Berlin rejects demand to unlock secret-service file on Eichmann
Wiesenthal Center urged Germany t unlock files after report showed a 1952 record from the West German intelligence agency saying Eichmann was in Argentina.
Berlin rejected Wednesday a demand to unlock an intelligence agency file on Nazi war criminal Adolf Eichmann, who was caught by Israeli agents in Argentina, tried and hanged in 1962.
The mass-circulation newspaper Bild this month published a 1952 record from the West German intelligence agency saying Eichmann was in Argentina and his residence was known to an ex-Nazi group there.
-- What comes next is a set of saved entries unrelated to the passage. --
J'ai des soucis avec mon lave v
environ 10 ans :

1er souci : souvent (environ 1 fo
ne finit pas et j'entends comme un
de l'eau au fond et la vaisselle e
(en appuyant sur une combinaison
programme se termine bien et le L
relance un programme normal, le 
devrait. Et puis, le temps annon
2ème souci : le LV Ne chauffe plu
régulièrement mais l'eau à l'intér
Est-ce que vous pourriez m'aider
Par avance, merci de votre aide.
At the time, Germany was saying his whereabouts were unknown.
Manfred Grund, whip of Chancellor Angela Merkel's Christian Democrats, told parliament some secret-service files dealing with Eichmann must remain secret. He said the intelligence agency, or BND, would brief a parliamentary oversight committee next week.
"An intelligence agency would not be an intelligence agency if it strewed its files on the marketplaces of the world," he said.
Eichmann, one of the major organizers of the Holocaust, slipped out of Germany after the Second World War and hid in Argentina, where the Israeli Mossad caught up with him in 1960 and kidnapped him.
The 1952 West German record said. "Eichmann living in Argentina under the assumed name Clemens." The German agency did not tell U.S. intelligence until 1958 that it had tracked down Eichmann, who went under the name Ricardo Klement, similar to that in the file.
Bild is trying to force German authorities to reveal "thousands" more pages of data on archival microfilm about Eichmann.
Opposition deputies attacked the German government. Jan Korte of the Left Party called the continued secrecy "appalling."